Chris Hayward, head of television at Zenith Optimedia, believes BSkyB will have a tough job trying to hit its “ambitious” targets. He says: “People have a lot of choice now and they are much more discerning about value for money. If it [BskyB] is going to be successful in hitting the targets, it has to make sure that it has strong packages.”

There are other tools in Murdoch’s kit-bag that he hopes will help knock down barriers. BSkyB has signed a contract with Dunnhumby to create a prospect database of 14 million non-pay-TV homes. This will be segmented into demographic and attitudinal groups so that marketing messages can be tailored to specific groups in terms of creative work, promotions and media (MW last week).

Sky’s branding has been given a makeover with a new transparent glass look to be used in advertising, direct mail, customer magazines and correspondence. All communications, including van livery, are being designed to project an “image of an entertainment company rather than that of a technology and utility provider”.

This activity will be supported by an increase in above-the-line expenditure for 2005 of 50 per cent, equating to &£25m, based on the &£49m ad spend for the year to June 2004. But it is anticipated that this figure, combined with other additional capital costs, such as the completion of customer relationship management systems, will total more than &£450m over the next four years and hit profits; another factor that contributed to the plunge in share price last week. Some analysts have now downgraded their profit forecasts for 2005 and 2006.

BSkyB has already begun the task of trying to persuade consumers to reappraise Sky with its campaign urging “If you think you know Sky, think again”. It is also offering half-price installation plus one month’s free subscription to Sky Movies or Sky Sports.

But if the marketing strategy is to pay off, BSkyB’s own content must improve, in particular on Sky One, says Hayward.

Combined commercial impacts for the year to date for Sky One and Sky One Mix are down 9.4 per cent for all adults, and 18.8 per cent for adults aged 16 to 34, compared to the same period the year before.

“The schedule needs to be reinvigorated,” says Hayward. “Not only does Sky need to buy the right programmes like Nip/Tuck and 24, it needs to market and schedule them correctly.”

Nick Theakstone, head of investment at MindShare, agrees: “The company has to make Sky One a better product. BSkyB has tried a lot of things but they have not worked. Despite the competition for viewers in this market, other channels like ITV2 have done well and have gone from strength to strength.”

Murdoch admits that BSkyB should invest in must-see programming and has increased Sky One’s programming budget for 2005 by up to 20 per cent.

Long term, Murdoch believes there is still a lot to play for and that BSkyB has “only scratched the surface” in terms of recruiting pay-TV subscribers.
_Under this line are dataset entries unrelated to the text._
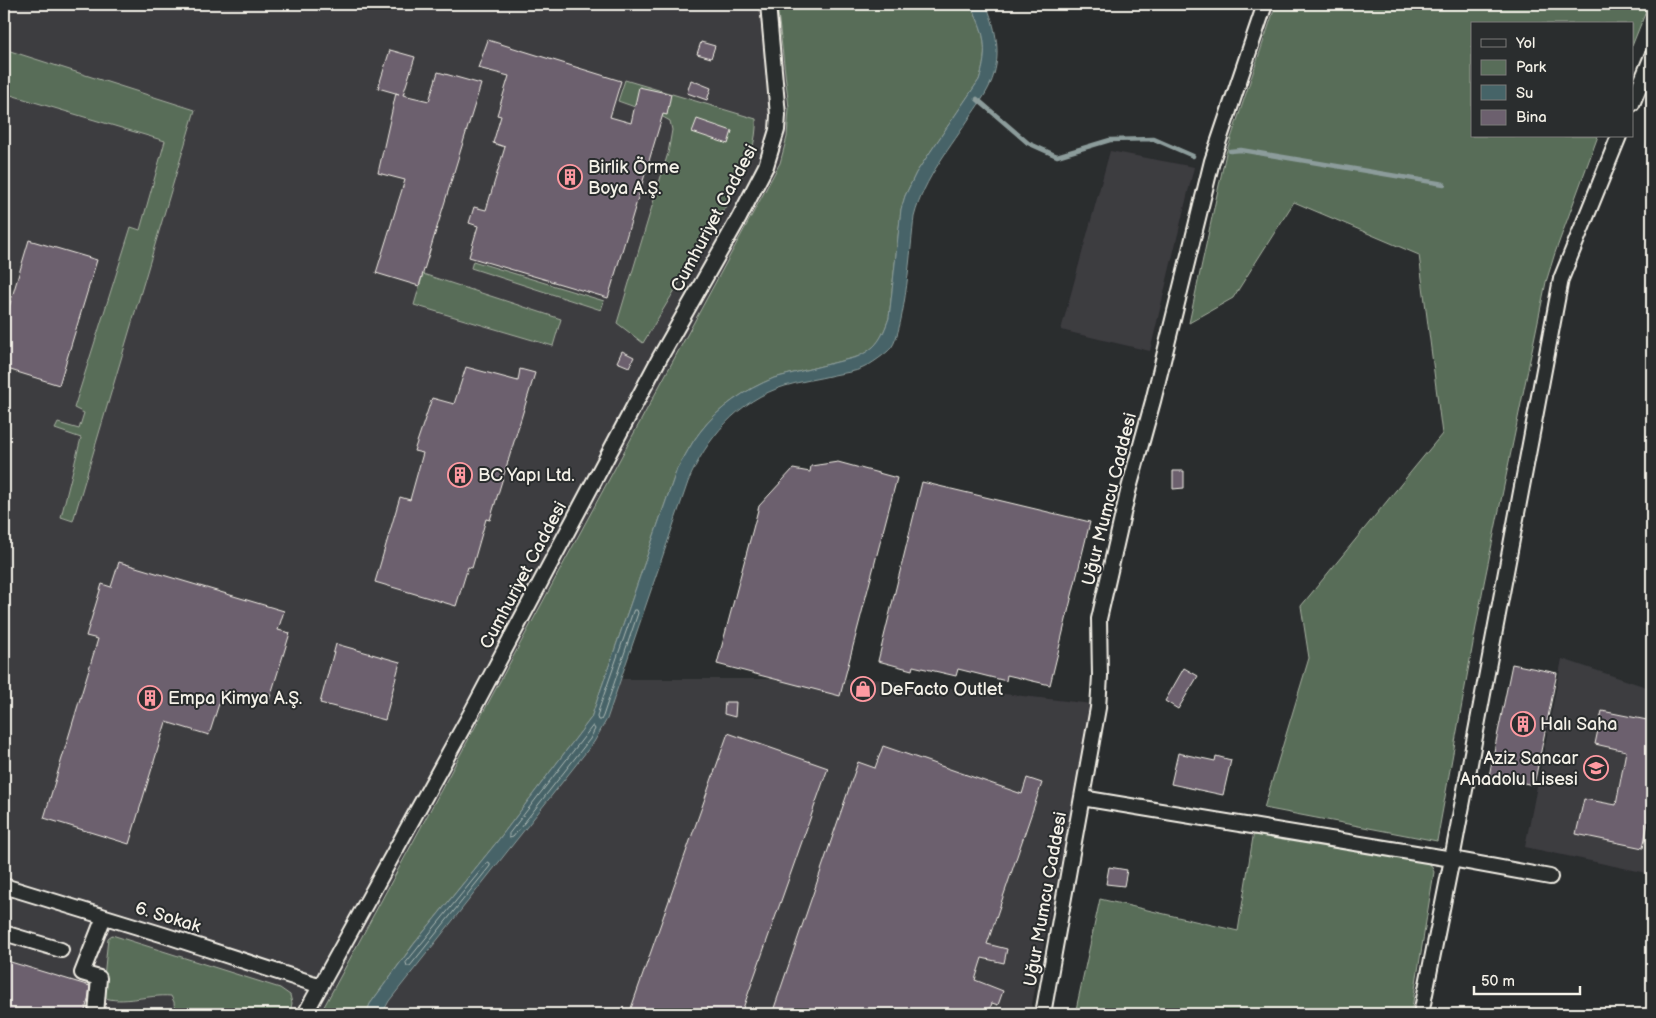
<svg xmlns="http://www.w3.org/2000/svg" width="1656" height="1018" font-family="'Balsamiq Sans',sans-serif">
	<rect width="100%" height="100%" fill="#2a2d2e"/>
	<filter id="ink" filterUnits="userSpaceOnUse"><feTurbulence type="fractalNoise" baseFrequency=".02" numOctaves="2"/><feDisplacementMap in="SourceGraphic" scale="10" xChannelSelector="R" yChannelSelector="G"/><feConvolveMatrix kernelMatrix="1 2 1 2 8 2 1 2 1" color-interpolation-filters="sRGB"/></filter>
	<g filter="url(#ink)">
		<path fill="#3e3c41" d="M4,4H919L738,354L592,679H874L1092,704L1030,1014H4Z
			M1110,151L1194,167L1150,351L1061,330Z
			M1562,659L1652,689V871L1647,873L1525,847Z"/>
		<path fill="#586d59" stroke="#a6afa0" d="M777,4H969C985,29 989,51 979,80L916,173L905,196L901,210L889,318C882,338 877,348 857,357L774,378C745,390 719,407 700,432C691,443 685,457 677,469L591,718L496,843L413,945L370,1004L366,1014H320L780,163L787,137L789,108Z
			M1276,4H1649L1632,46V24H1472V136H1598L1555,253L1546,282L1484,583L1437,841L1264,808L1309,658L1301,606L1442,434L1419,255L1294,202L1233,298L1189,323L1226,153Z
			M4,49L195,110L73,521L61,517L81,438L55,429L58,423L79,429L84,413L74,408L131,227L140,230L165,141L4,93Z
			M625,80L756,119C759,160 720,215 699,250C680,281 662,312 643,343L617,323L668,153L672,130L670,121L663,117L618,101Z
			M473,261L604,301L601,310L471,268Z
			M423,274L561,319L553,346L414,305Z
			M1254,831L1429,861L1434,872L1411,1014H1075L1100,899L1238,931Z
			M112,935L280,988L290,995L292,1003L290,1014H175L174,1002L171,996C148,994 123,1005 102,997L108,938Z"/>
		<path fill="#466468" stroke="#8c9c9b" d="M969,4H986C995,26 1001,50 994,74C990,89 980,102 972,114C951,147 924,178 914,217C911,243 905,330 891,348C887,353 870,365 863,368C855,372 843,373 834,375C818,379 801,381 785,386C738,400 706,439 688,482L607,719L594,742L389,1001L382,1014H366L370,1004L414,944L496,843L591,718L677,469C685,457 691,443 700,432C719,407 745,390 774,378L857,357C877,348 882,338 889,318L901,209L905,196L916,173L979,80C989,51 985,29 969,4Z"/>
		<g fill="none" stroke-linecap="round" stroke-linejoin="round">
			<path stroke="#aeb9b5" stroke-width="1" d="M634,610H637L638,613L603,716L601,720H598L597,717L599,709Z
				M593,726L595,729L590,739L513,837L509,838V834Z
				M488,862L490,863V866L410,966H407L406,963Z"/>
			<path stroke="#8c9c9b" stroke-width="4.5" d="M977,99L1028,143L1057,156L1110,140L1154,139L1193,156
				M1230,151L1241,150L1444,184"/>
		</g>
		<path fill="#6c606e" stroke="#f4f1e8" d="M488,40L621,81L610,117L631,123L639,87L671,94L667,115L663,114L608,298L469,257L478,226L469,223L474,207L486,210L505,147L493,143L501,116L497,115L509,76L478,68Z
			M701,42L715,46L711,58L697,54Z
			M390,50L415,57L403,95L429,101L438,72L481,84L419,286L376,273L405,180L378,173L396,93L399,94L378,88Z
			M691,80L711,88L707,100L687,93Z
			M697,119L732,131L728,144L692,132Z
			M29,240L97,260L59,385L4,368V324Z
			M622,351L634,357L629,367L617,362Z
			M466,367L518,381L520,369L535,373L490,520L486,519L472,568L468,567L456,606L375,582L400,497L410,500L423,453L414,451L432,398L454,404Z
			M838,462L897,478L840,696L717,664L759,506L793,469L810,472L811,466Z
			M1173,471H1184V488L1173,489Z
			M922,482L1090,522L1050,685L1007,675L1006,681L958,669L956,676L913,666L912,670L878,661Z
			M119,562L284,611L278,630L290,633L268,704L223,691L209,735L166,722L129,844L44,818L98,639L86,636L102,584L111,587Z
			M336,644L400,662L385,720L320,703Z
			M1512,664L1557,673L1534,785L1489,776Z
			M1184,668L1198,676L1178,709L1165,701Z
			M725,702H736L735,717L724,714Z
			M1602,711L1652,721V802L1643,848L1576,834L1584,799L1616,805L1626,751L1595,744Z
			M728,733L828,768L741,1014H629Z
			M883,746L1022,794L1027,778L1042,783L987,944L1007,949L1004,963L982,958L975,980L1003,991L998,1005L992,1003L988,1014H772L858,762L875,768Z
			M1178,753L1215,761L1216,756L1231,760L1223,795L1171,784Z
			M1109,867L1127,870L1124,886L1106,884Z
			M4,960L90,986L88,1000L84,1014H4Z"/>
		<g fill="none" stroke-linecap="round" stroke-linejoin="round">
			<defs>
				<path id="minor" d="M1632,104L1652,56
					M1082,798L1452,859L1550,877
					M4,886L164,935L321,986
					M4,933L61,950
					M96,1014L99,978L82,973L104,917
					M305,1014L471,713L659,359L739,218L766,166L777,130L778,115L768,4
					M1043,1014L1098,708L1100,676L1099,619L1128,492L1153,401L1212,161L1265,4
					M1421,1014L1452,859L1561,279L1619,136"/>
			</defs>
			<use href="#minor" stroke="#f4f1e8" stroke-width="18"/>
			<use href="#minor" stroke="#2a2d2e" stroke-width="14"/>
		</g>
	</g>
	<defs>
		<symbol id="building-ring" viewBox="-11 -11 22 22"><circle r="9.5" fill="#2a2d2e" stroke="#ff9aa2" stroke-width="1.5"/><path d="M-4-6H4V6H1V3H-1V6H-4ZM-2.5-4.3h1.7v1.8h-1.7ZM.8-4.3h1.7v1.8H.8ZM-2.5-1h1.7V.8h-1.7ZM.8-1h1.7V.8H.8Z" fill="#ff9aa2"/></symbol>
		<symbol id="shop-ring" viewBox="-11 -11 22 22"><circle r="9.5" fill="#2a2d2e" stroke="#ff9aa2" stroke-width="1.5"/><path d="M-5-2.5h2.3a2.7 3.5 0 0 1 5.4 0H5L5.5 6h-11ZM-1.5-2.5h3a1.5 2.3 0 0 0-3 0Z" fill="#ff9aa2"/></symbol>
		<symbol id="school-ring" viewBox="-11 -11 22 22"><circle r="9.5" fill="#2a2d2e" stroke="#ff9aa2" stroke-width="1.5"/><path d="M0-5L7-2L0 1L-7-2ZM-4 1L0 2.5L4 1V4Q0 6-4 4Z" fill="#ff9aa2"/></symbol>
	</defs>
	<g fill-rule="evenodd">
		<use href="#building-ring" x="556" y="163" width="28" height="28"/>
		<use href="#building-ring" x="446" y="461" width="28" height="28"/>
		<use href="#shop-ring" x="849" y="675" width="28" height="28"/>
		<use href="#building-ring" x="136" y="684" width="28" height="28"/>
		<use href="#building-ring" x="1509" y="710" width="28" height="28"/>
		<use href="#school-ring" x="1582" y="754" width="28" height="28"/>
	</g>
	<g text-anchor="middle" stroke-width="4" stroke-linejoin="round" paint-order="stroke">
		<g font-size="18" fill="#f4f1e8" stroke="#2a2d2e" text-anchor="start">
			<text x="588" y="173">Birlik Örme<tspan x="588" dy="21">Boya A.Ş.</tspan></text>
			<text x="478" y="481">BC Yapı Ltd.</text>
			<text x="880" y="695">DeFacto Outlet</text>
			<text x="168" y="704">Empa Kimya A.Ş.</text>
			<text x="1540" y="730">Halı Saha</text>
			<text x="1578" y="764" text-anchor="end">Aziz Sancar<tspan x="1578" dy="21">Anadolu Lisesi</tspan></text>
		</g>
		<g font-size="18" fill="#f4f1e8" stroke="#2a2d2e">
			<text transform="translate(714 218) rotate(-62)" y="6">Cumhuriyet Caddesi</text>
			<text transform="translate(1109 499) rotate(-76)" y="6">Uğur Mumcu Caddesi</text>
			<text transform="translate(523 575) rotate(-62)" y="6">Cumhuriyet Caddesi</text>
			<text transform="translate(1045 899) rotate(-80)" y="6">Uğur Mumcu Caddesi</text>
			<text transform="translate(168 917) rotate(17)" y="6">6. Sokak</text>
		</g>
	</g>
	<rect width="1656" height="1018" fill="none" stroke="#2a2d2e" stroke-width="20"/>
	<rect x="10" y="10" width="1636" height="998" fill="none" stroke="#f4f1e8" stroke-width="2" filter="url(#ink)"/>
	<rect x="1471" y="22" width="162" height="115" fill="#2a2d2e" stroke="#7b7b78"/>
	<rect x="1481" y="39" width="25" height="8" fill="#2a2d2e" stroke="#7b7b78"/>
	<text x="1516" y="48" font-size="15" fill="#f4f1e8">Yol</text>
	<rect x="1481" y="60" width="25" height="15" fill="#586d59" stroke="#7b7b78"/>
	<text x="1516" y="72" font-size="15" fill="#f4f1e8">Park</text>
	<rect x="1481" y="85" width="25" height="15" fill="#466468" stroke="#7b7b78"/>
	<text x="1516" y="98" font-size="15" fill="#f4f1e8">Su</text>
	<rect x="1481" y="110" width="25" height="15" fill="#6c606e" stroke="#7b7b78"/>
	<text x="1516" y="122" font-size="15" fill="#f4f1e8">Bina</text>
	<path d="M1474 986v8h106v-8" fill="none" stroke="#f4f1e8" stroke-width="2.5"/>
	<text x="1481" y="986" font-size="15" fill="#f4f1e8" stroke="#2a2d2e" stroke-width="4" paint-order="stroke">50 m</text>
</svg>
So far, penetration of pay-TV in the UK and Ireland is 43 per cent of households (Sky and BARB), and Murdoch believes that it will not reach “equilibrium point” until 80 per cent of households are signed up – that’s 10 million homes to go.

He bases his estimates partly on what has happened in the US, where it took 24 years to hit 80 per cent penetration for pay-TV. He claims the UK is only halfway through this process.

Another factor, Murdoch claims, is the “generational effect”, whereby children who are used to living in a pay-TV household will subscribe to similar services when they leave home – replacing, in time, older pay-TV refuseniks. Other positive factors include analogue switch-off, technological advantages, such as PVRs and interactive services, the cross-promotional effect of free-to-air satellite TV and wider choice.

Paul Richards, an analyst at Numis, agrees the target of 10 million subscriber by 2010 is achievable, but adds: “There is a lot of consumer ignorance out there about the benefits of digital TV and the message BSkyB has to get across is that pay TV doesn’t always have to cost &£40 a month.”

When questioned about the slowed growth in subscriber numbers, Murdoch dismissed the City’s reaction to his strategy. Yet, it remains to be seen whether his vision for long-term growth will be realised.